I thought the "newx" was derived from the contr.poly() function but using this leads to a mismatch between my equation and the results derived from the predict() function. Can anyone help me understand what "newx" should be?

set.seed(101)
d <- data.frame(x=sample(1:4,size=30,replace=TRUE))
d$y <- rnorm(30,1+2*d$x,sd=0.01)
d$x = factor(d$x, labels=c("none", "some", "more", "a lot"))
Coefs <- coef(lm(y~ordered(x), d))
newx <- contr.poly(4)
predict(lm(y~ordered(x), d), newdata = data.frame(x = as.factor(c("none", "some", "more", "a lot"))))
Coefs[1]+(Coefs[2]*newx[1,1])+(Coefs[3]*newx[1,2]^2)+(Coefs[4]*newx[1,3]^3)
Coefs[1]+(Coefs[2]*newx[2,1])+(Coefs[3]*newx[2,2]^2)+(Coefs[4]*newx[2,3]^3)
Coefs[1]+(Coefs[2]*newx[3,1])+(Coefs[3]*newx[3,2]^2)+(Coefs[4]*newx[3,3]^3)
Coefs[1]+(Coefs[2]*newx[4,1])+(Coefs[3]*newx[4,2]^2)+(Coefs[4]*newx[4,3]^3)

Solution of the problem

Just give R a data frame with x values drawn from the levels of the factor ("none", "some", etc.), and it will do the rest.

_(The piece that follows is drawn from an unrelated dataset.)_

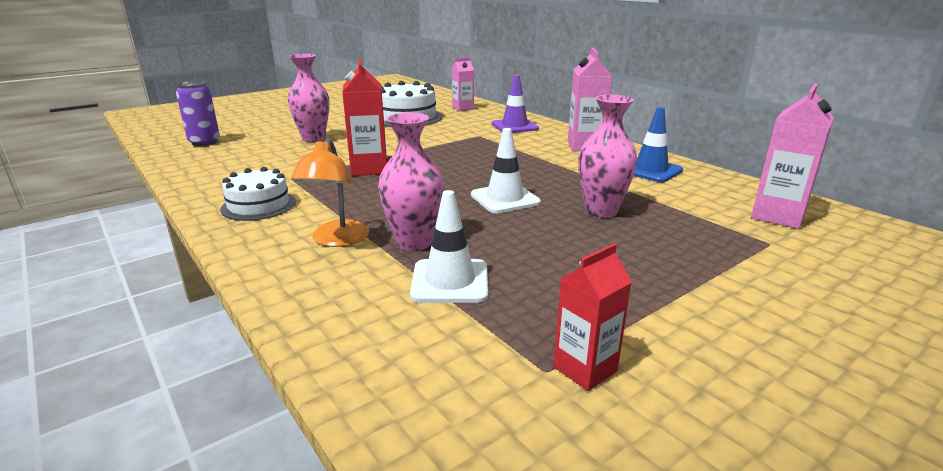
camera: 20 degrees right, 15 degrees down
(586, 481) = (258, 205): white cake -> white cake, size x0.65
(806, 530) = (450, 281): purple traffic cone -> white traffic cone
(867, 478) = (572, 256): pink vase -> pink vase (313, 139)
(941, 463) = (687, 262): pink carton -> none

I changed your setup slightly to change the type of x to ordered() within the data frame (this will carry through all of the computations).

d$x = ordered(d$x, labels=c("none", "some", "more", "a lot"))           
m1 <- lm(y~x, d) ## save fitted object       
Coefs <- coef(m1) 

Now we can predict():

predict(m1, newdata = data.frame(x=c("none","more"))) 
## 1 2
## 2.993959 6.997342 

(didn't have to explicitly say that the new x was ordered())

If you want to dig a little bit deeper into the computations, you can look at the model matrix:

model.matrix(~unique(d$x)) 

For each level of the factor, these are the values R multiplies the coefficients by to generate the prediction (e.g. for level = "none", 1*b0 + (-0.67)*b1 + 0.5*b2 - 0.223*b3)

 (Intercept) unique(d$x).L unique(d$x).Q unique(d$x).C     
 1 1 -0.6708204 0.5 -0.2236068     
 2 1 -0.2236068 -0.5 0.6708204     
 3 1 0.2236068 -0.5 -0.6708204     
 4 1 0.6708204 0.5 0.2236068

For even more detail, look at ?poly or the source code of poly() (although neither of these is easy!)